Fog on the Water

The Government’s new plan for freshwater management is about as foggy as the Waikato on a frosty winter morning…  Wonder why?

Mighty River Power – the vanguard of the Government’s drive to pull private investors into its new Mixed Ownership Model for State-dominated enterprises – has been at war with the Waikato Regional Council for almost seven years. It’s a subject that – so far - everyone has skirted round in all the debate over the imminent MRP share float.

The battle for the Waikato centres on Mighty River’s demand that electricity generators should be given primacy over all other potential commercial users of river and lake waters in the sprawling central North Island catchment that embraces the largest concentration of hydro and geothermal power plants in the country.

This is an issue that has to be addressed in any new freshwater management regime for any region where hydro and water-using thermal power schemes compete with other commercial and industrial users for rights to fresh water. It will also need to be addressed in any prospectus for potential investors in Mighty River, Genesis Energy and Meridian Energy.

The three state-owned power generators about to offer shares to private investors have similar questions to answer: Who will get first dibs in the contest for water that’s surplus to basic human requirements, how will any contest be determined, and who makes the decision?

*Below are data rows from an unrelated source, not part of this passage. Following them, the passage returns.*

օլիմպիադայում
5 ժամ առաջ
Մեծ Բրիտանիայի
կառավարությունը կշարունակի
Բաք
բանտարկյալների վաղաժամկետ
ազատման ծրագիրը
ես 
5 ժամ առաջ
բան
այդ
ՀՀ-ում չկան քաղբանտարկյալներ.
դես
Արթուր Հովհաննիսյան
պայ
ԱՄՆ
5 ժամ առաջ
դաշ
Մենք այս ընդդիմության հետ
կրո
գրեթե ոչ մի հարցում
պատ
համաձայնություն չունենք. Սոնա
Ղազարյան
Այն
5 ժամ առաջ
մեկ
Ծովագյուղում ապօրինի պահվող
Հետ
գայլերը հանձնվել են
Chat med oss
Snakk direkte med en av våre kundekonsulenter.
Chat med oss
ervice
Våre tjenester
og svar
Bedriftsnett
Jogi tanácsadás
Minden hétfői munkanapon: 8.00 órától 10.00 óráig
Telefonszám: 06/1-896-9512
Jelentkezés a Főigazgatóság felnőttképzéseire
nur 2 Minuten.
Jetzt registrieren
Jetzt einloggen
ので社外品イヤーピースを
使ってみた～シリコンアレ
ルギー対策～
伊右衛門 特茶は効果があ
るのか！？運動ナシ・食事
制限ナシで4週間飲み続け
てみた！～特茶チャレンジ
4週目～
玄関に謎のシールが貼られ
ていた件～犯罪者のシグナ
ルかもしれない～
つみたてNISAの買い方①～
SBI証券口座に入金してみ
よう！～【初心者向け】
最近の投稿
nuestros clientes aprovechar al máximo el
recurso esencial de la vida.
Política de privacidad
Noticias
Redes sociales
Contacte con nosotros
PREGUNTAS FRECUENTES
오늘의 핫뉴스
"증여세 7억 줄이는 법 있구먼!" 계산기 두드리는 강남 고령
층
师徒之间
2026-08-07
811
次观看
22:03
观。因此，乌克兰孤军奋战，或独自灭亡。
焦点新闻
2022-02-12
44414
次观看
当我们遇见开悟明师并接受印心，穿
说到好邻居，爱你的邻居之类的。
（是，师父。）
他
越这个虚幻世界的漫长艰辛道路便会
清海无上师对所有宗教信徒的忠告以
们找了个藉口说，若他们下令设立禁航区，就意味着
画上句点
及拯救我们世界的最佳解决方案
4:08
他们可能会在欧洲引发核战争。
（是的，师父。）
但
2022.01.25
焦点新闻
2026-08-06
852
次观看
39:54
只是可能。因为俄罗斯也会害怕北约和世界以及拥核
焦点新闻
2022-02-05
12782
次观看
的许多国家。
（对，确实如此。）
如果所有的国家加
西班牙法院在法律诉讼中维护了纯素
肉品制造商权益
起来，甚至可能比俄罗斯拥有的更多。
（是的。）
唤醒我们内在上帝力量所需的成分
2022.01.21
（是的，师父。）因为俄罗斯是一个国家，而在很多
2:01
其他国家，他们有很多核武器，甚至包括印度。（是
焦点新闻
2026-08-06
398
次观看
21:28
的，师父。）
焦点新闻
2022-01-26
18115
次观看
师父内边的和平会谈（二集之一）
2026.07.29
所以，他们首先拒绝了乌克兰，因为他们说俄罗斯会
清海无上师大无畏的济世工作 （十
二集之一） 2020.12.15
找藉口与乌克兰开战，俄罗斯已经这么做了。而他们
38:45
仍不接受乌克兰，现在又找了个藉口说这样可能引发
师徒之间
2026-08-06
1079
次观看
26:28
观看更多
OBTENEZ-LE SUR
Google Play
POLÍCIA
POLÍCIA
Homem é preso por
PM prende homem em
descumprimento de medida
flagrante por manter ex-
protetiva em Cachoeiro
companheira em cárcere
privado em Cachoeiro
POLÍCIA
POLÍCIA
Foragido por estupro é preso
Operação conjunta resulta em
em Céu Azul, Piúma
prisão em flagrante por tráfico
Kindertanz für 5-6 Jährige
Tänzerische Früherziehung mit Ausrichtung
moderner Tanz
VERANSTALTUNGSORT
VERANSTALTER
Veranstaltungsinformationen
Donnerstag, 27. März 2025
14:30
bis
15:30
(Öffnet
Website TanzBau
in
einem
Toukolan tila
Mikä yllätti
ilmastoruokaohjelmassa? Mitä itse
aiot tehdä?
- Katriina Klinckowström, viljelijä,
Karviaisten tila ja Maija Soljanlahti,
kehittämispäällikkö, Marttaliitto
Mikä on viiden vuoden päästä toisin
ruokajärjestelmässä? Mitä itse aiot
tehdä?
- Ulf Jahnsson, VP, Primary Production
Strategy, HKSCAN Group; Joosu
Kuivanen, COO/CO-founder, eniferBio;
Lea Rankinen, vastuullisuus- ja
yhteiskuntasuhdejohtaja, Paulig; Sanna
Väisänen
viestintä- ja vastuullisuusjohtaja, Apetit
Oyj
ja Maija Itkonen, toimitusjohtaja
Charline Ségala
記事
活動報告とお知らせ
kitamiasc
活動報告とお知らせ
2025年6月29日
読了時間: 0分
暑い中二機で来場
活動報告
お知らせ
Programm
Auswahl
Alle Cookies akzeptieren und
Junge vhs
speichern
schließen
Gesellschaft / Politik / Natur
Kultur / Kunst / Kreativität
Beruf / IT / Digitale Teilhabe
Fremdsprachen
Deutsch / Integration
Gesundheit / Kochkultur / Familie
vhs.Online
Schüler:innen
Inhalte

The battle started in 2006 over a proposed variation in the Waikato council’s Regional Plan. The Council wanted to address inefficient allocation and use of water in the region. Demand for Waikato water had the potential to exceed available supply, and in some catchments consents to take water had already exceeded allowable limits. A council hearing committee spent 21 days hearing submissions before producing recommendations for adoption.

The Waikato Regional Council adopted the recommendations, sparking 29 appellants – including Might River, Genesis, and Meridian - to take their objections to the Environment Court. After 49 sitting days the Environment Court produced its judgment on 30 November 2011.

The Environment Court increased the Council’s proposed limit to allocable water from 3.6 percent to 5 percent of a 5 year average of the Waikato river’s minimum flow at Karapiro – the most downstream of Mighty River’s eight hydro dams.

The Court rejected Mighty River’s argument that this increase would diminish its consented rights to the “full available flow” of the Waikato river for power generation. It shared the Waikato council’s view that this did not mean the “full flow of the river” and stated that “any exclusive take and use right should be clearly conferred by a consent in clear and unambiguous language”. Round 1 to the Council.

Round 2 started a little over a year later. It was now time for the Waikato Council to review its regional plan – beginning with the production of a Regional Policy Statement. This statement had Mighty River Power back at the Environment Court. Again, it’s pressing the case for electricity generation to have top priority in the allocation process for Waikato River water. This time, its claims were couched in more urgent terms.

“The Company views the Proposed Waikato Regional Policy Statement's lack of recognition and acknowledgement of the Waikato Hydro Scheme as a profound and inexplicable shortcoming…

“This shortcoming has the potential to adversely impact on the existing and continued operation of the Scheme and on this occasion has resulted in the development of unrealistic and inappropriate objectives and outcomes for future regional and district plans.”

An adverse impact with the potential to impact on the continued operation of Mighty River Power’s eight hydro power plants on the Waikato River! That should have had alarm bells ringing – but the appeal was lodged on 13 December last year and passed under the media radar.

Mighty River Power asserts that the Waikato Region has been substantially shaped by the historic development of the Waikato Hydro Scheme and that history will continue to define the future options for the management of the Waikato River. In its eyes, that means:

The Regional Policy Statement needs to recognise that the options for and health and wellbeing of the Waikato River will be circumscribed by the practical implications of the Waikato Hydro Scheme's existence and continued operation.”

MRP goes on to present a long list of circumscriptions that need to be made to the Waikato Regional Policy Statement to sustain continued operation of existing hydro and geothermal power generation – and to provide for further development to meet future energy needs from the region’s so-called renewable natural resources of water and heat.

It’s a list that will challenge the aspirations of all other drought-parched water users in the Waikato region, the environmentalists and conservations alarmed at the degraded state of the river, and the patiently pursued hopes of central North Island iwi and hapu to see a new system of co-governance applied to the task of restoring and protecting the health of New Zealand’s longest river.

There are just two short references to electricity generation in the discussion document on the Government’s plans for freshwater management released last weekend. Neither of them explains the priority that should be given to the Government’s National Policy Statement for Renewable Power Generation - one of the key drivers of MRP’s appeal.

Next month, the Government will finish its first round of rushed consultations on resource management and freshwater reforms. At the same time, the directors of Mighty River Power are supposed to be signing off a prospectus that should outline risks to the future value of the business. I keep waiting for someone to hit the fog horn. Still wonder why?